Segment Start: Excerpt

- Interactive map of Commodore Park
- Location within Nova Scotia
- Coordinates: 44°40′49″N 63°31′48″W﻿ / ﻿44.68028°N 63.53000°W
- Country: Canada
- Province: Nova Scotia
- Municipality: Halifax Regional Municipality
- Community: Dartmouth
- Community council: Harbour East - Marine Drive Community Council
- District: 6 - Harbourview - Burnside - Dartmouth East
- Postal code: B2W
- Area code: 902, 782
- GNBC code: CAHPX

= Commodore Park, Nova Scotia =

Commodore Park is a mostly residential neighbourhood in the Dartmouth community of the Halifax Regional Municipality, Nova Scotia. It is located in the east end of Dartmouth in the Woodlawn area. Prince Andrew High School is located within this area.

Segment End: Excerpt
Segment Start: Dataset content

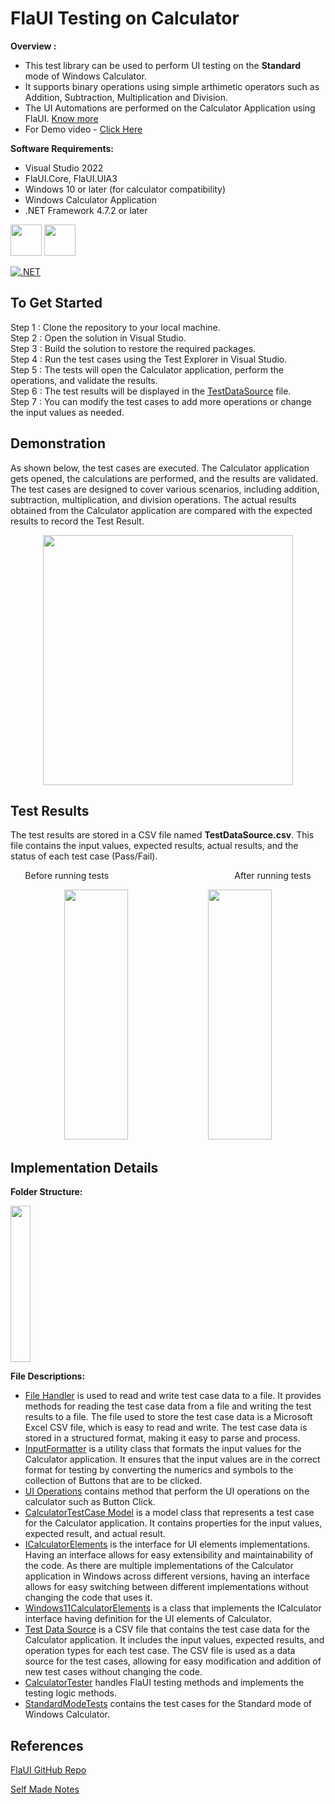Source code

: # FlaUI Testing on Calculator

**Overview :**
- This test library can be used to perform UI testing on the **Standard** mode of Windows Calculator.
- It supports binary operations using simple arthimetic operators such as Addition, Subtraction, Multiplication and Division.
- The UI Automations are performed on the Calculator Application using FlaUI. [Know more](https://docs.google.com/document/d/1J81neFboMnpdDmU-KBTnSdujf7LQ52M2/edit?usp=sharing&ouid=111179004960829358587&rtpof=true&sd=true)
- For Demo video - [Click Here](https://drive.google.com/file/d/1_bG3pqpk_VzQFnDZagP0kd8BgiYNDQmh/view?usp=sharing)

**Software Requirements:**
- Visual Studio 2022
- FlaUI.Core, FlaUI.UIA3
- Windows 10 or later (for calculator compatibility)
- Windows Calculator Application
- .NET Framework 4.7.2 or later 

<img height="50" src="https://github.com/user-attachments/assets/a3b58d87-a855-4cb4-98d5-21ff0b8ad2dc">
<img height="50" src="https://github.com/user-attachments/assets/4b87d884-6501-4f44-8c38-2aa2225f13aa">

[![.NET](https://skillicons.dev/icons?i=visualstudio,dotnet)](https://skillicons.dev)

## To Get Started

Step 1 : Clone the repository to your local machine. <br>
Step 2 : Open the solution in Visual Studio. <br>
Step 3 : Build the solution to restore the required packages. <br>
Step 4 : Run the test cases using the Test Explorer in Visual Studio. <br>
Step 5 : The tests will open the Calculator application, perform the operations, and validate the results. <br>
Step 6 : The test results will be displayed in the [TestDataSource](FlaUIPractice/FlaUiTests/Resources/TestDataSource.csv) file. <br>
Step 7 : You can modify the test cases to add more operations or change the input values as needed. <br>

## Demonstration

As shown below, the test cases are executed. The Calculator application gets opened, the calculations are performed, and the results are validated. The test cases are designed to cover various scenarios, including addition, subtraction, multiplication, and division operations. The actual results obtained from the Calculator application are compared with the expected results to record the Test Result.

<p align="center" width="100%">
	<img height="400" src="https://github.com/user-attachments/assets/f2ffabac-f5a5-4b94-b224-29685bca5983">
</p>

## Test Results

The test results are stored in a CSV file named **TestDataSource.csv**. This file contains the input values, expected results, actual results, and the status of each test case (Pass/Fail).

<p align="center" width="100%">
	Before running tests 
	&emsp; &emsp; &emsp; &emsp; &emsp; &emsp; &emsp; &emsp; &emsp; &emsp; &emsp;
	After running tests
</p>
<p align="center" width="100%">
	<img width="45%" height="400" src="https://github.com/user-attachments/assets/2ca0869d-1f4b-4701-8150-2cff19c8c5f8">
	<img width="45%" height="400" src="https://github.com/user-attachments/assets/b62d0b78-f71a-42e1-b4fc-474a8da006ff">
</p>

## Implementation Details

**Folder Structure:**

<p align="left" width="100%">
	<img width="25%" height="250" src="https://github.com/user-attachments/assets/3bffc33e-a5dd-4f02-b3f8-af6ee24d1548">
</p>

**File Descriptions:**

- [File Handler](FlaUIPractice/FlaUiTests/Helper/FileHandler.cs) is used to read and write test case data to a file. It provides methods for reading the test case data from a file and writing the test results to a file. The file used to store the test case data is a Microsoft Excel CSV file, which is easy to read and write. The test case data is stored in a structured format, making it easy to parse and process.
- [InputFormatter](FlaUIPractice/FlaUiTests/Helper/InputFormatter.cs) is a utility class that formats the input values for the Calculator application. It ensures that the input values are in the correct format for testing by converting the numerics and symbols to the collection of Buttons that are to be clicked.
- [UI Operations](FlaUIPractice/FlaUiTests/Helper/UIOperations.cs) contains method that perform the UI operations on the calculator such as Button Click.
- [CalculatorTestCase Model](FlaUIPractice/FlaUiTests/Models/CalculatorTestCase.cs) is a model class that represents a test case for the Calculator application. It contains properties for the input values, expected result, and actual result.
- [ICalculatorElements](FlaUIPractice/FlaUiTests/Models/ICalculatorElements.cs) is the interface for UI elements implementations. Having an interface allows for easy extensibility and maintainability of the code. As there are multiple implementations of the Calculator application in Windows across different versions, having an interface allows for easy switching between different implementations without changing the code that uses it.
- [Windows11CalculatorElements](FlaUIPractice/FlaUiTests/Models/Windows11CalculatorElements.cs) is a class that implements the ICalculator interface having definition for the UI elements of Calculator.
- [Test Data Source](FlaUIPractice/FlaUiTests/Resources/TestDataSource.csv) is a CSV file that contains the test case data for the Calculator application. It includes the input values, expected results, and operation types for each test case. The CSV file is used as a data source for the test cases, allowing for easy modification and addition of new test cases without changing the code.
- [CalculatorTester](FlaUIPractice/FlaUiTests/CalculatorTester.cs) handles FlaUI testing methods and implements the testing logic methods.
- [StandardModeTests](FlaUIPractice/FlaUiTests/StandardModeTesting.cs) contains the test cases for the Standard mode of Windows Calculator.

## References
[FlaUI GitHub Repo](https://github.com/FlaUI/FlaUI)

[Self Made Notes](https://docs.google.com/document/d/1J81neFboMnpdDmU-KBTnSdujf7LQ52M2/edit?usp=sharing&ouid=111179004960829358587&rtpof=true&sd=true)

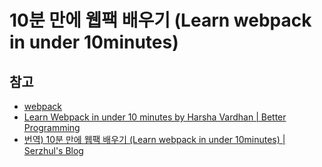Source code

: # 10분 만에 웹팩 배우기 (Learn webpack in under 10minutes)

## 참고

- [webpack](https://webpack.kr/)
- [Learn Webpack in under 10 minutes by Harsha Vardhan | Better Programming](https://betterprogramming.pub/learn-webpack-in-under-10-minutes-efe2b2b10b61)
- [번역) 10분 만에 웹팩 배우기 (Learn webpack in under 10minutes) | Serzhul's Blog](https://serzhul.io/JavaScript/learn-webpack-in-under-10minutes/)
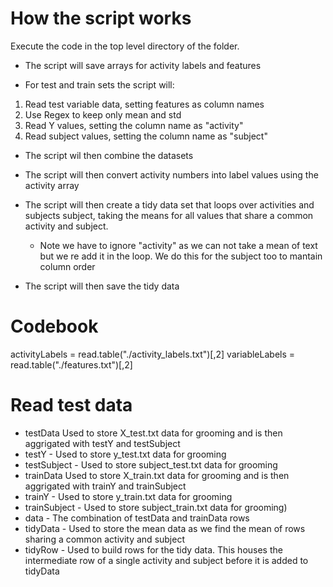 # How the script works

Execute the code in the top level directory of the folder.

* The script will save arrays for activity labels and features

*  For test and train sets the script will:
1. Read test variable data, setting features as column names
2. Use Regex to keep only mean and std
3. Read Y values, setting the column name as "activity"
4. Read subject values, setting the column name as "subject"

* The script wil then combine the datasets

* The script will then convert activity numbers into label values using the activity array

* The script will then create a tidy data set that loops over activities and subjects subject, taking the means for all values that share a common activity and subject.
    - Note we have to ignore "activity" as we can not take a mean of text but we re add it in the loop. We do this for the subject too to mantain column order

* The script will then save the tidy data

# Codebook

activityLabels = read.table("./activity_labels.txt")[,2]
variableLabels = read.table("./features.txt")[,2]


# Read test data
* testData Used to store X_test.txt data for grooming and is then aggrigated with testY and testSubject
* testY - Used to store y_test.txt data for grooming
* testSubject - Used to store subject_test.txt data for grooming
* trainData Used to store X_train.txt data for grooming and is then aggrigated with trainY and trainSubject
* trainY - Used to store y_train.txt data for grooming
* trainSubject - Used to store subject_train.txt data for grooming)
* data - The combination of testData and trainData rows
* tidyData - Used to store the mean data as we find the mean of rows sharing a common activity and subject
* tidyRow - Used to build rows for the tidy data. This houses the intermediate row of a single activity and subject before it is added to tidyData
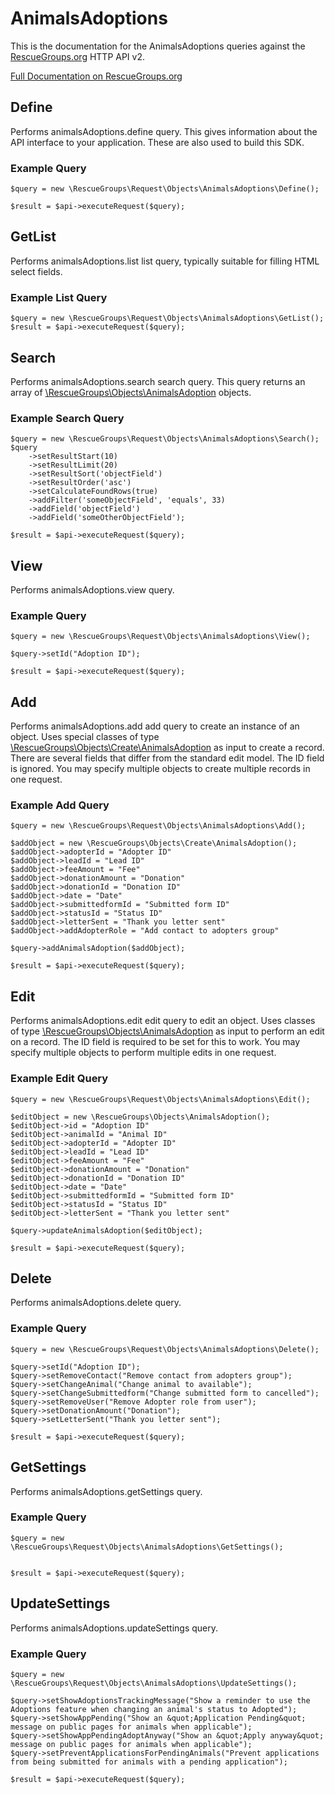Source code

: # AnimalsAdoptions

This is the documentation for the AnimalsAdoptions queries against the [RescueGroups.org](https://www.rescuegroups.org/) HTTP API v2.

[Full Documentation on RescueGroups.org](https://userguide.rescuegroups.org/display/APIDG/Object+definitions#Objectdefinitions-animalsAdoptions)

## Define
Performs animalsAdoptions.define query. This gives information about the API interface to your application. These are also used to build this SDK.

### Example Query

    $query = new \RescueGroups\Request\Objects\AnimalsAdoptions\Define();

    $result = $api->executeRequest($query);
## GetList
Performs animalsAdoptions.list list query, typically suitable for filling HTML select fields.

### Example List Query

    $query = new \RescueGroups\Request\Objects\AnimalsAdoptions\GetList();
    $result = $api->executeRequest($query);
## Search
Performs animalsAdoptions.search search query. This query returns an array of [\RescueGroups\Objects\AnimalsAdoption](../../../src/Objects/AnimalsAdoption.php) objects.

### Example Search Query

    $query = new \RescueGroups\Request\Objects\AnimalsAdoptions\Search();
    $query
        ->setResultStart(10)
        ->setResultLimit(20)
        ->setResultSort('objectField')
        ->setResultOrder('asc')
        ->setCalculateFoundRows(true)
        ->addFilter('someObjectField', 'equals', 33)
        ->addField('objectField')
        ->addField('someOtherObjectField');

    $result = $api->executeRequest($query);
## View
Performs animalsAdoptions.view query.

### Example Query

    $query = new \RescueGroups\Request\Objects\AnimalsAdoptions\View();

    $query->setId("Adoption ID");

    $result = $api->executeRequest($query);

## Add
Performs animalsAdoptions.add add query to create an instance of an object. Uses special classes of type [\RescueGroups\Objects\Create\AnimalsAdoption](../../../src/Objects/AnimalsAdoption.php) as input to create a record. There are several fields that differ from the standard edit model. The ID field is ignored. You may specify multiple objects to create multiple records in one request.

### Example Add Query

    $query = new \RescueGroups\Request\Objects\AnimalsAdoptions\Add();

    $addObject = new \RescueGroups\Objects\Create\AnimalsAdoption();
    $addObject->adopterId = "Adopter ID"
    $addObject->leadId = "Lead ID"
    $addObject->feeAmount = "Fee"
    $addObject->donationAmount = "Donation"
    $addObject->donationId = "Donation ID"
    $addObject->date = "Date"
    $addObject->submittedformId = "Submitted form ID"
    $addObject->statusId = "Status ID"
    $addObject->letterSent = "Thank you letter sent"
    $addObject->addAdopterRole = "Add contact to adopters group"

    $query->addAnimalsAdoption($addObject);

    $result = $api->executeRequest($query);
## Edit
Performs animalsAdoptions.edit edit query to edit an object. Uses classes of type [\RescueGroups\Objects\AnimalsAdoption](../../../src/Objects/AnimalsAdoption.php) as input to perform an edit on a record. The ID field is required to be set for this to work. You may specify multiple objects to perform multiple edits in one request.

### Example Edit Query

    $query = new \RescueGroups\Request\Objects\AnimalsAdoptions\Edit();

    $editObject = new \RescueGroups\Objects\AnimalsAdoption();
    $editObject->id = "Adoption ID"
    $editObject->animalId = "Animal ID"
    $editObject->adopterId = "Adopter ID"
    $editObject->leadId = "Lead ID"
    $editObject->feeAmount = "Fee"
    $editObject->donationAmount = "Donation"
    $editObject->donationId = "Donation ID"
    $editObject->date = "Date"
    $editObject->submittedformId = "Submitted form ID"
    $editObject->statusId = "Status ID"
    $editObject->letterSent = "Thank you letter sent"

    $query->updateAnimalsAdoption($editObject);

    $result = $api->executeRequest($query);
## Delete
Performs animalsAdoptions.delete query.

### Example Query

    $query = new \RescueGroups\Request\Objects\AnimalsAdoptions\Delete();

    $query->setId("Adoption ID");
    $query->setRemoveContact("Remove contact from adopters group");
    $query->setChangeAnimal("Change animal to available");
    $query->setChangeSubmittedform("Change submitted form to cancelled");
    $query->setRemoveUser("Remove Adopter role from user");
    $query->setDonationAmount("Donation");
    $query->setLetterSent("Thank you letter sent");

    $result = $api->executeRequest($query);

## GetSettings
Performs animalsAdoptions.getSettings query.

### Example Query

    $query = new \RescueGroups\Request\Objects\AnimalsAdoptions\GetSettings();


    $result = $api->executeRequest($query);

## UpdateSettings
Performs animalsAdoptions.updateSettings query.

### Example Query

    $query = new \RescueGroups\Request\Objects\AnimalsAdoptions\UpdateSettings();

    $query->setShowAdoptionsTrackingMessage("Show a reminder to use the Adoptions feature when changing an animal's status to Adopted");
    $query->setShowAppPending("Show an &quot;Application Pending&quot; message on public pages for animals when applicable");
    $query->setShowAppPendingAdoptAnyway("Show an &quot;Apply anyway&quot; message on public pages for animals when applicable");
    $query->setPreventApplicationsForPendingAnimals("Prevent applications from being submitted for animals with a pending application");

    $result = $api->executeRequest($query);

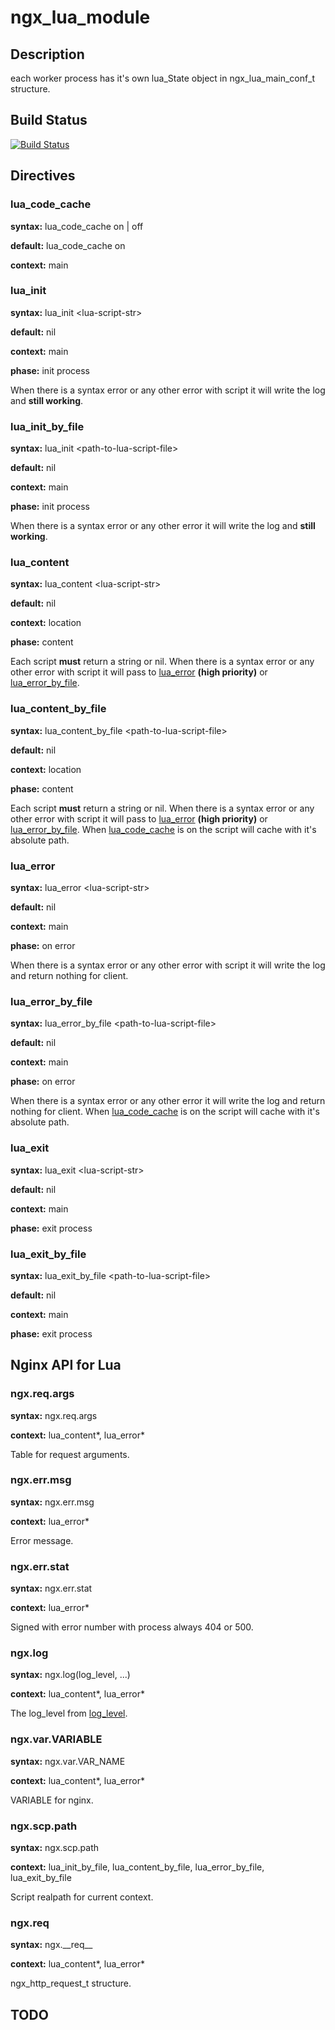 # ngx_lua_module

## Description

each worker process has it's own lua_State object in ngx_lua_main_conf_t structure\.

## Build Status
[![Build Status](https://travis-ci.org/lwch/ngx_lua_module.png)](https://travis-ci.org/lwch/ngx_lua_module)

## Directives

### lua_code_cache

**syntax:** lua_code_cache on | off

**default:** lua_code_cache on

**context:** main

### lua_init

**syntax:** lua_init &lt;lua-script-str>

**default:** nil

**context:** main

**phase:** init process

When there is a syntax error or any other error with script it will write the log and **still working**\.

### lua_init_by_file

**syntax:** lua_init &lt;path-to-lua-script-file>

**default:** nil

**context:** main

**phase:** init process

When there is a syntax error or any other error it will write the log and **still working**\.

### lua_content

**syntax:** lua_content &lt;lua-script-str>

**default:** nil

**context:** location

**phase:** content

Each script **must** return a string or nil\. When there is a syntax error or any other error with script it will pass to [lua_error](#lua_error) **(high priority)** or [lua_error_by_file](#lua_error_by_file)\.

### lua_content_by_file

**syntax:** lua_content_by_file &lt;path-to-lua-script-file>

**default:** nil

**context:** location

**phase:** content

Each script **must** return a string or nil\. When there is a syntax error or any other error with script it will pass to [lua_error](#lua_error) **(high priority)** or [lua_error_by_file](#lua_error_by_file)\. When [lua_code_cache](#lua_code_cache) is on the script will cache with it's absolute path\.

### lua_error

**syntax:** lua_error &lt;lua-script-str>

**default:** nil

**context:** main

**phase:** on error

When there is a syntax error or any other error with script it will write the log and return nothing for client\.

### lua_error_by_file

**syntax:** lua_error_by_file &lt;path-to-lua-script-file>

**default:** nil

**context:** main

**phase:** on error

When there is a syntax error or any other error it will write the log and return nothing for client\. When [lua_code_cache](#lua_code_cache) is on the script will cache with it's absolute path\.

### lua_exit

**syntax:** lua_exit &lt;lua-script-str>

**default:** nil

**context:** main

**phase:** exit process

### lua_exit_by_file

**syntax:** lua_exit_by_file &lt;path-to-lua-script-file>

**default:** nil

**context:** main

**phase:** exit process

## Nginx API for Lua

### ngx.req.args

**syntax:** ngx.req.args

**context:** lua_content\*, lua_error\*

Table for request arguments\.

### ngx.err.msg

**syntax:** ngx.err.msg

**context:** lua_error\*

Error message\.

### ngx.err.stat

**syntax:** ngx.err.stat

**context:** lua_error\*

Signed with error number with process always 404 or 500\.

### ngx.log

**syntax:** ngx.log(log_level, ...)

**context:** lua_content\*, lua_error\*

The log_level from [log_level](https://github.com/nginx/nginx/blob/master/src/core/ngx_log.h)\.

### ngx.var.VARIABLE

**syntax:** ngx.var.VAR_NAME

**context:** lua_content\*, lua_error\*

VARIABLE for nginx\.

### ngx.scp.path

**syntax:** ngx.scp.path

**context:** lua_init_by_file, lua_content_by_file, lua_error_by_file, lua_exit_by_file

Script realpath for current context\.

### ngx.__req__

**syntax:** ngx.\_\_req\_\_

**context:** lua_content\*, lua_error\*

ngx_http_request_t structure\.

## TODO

Segment End: Dataset content

List of tasks:
**A)** List every code given in the Commodore Park entry, including the postal, area, and GNBC codes.
**B)** Print the Commodore Park entry from "Commodore Park is" up to and including "within this area.".

Answers to the exercises:
**A)** B2W (postal code), 902 and 782 (area codes), CAHPX (GNBC code)

**B)**
Commodore Park is a mostly residential neighbourhood in the Dartmouth community of the Halifax Regional Municipality, Nova Scotia. It is located in the east end of Dartmouth in the Woodlawn area. Prince Andrew High School is located within this area.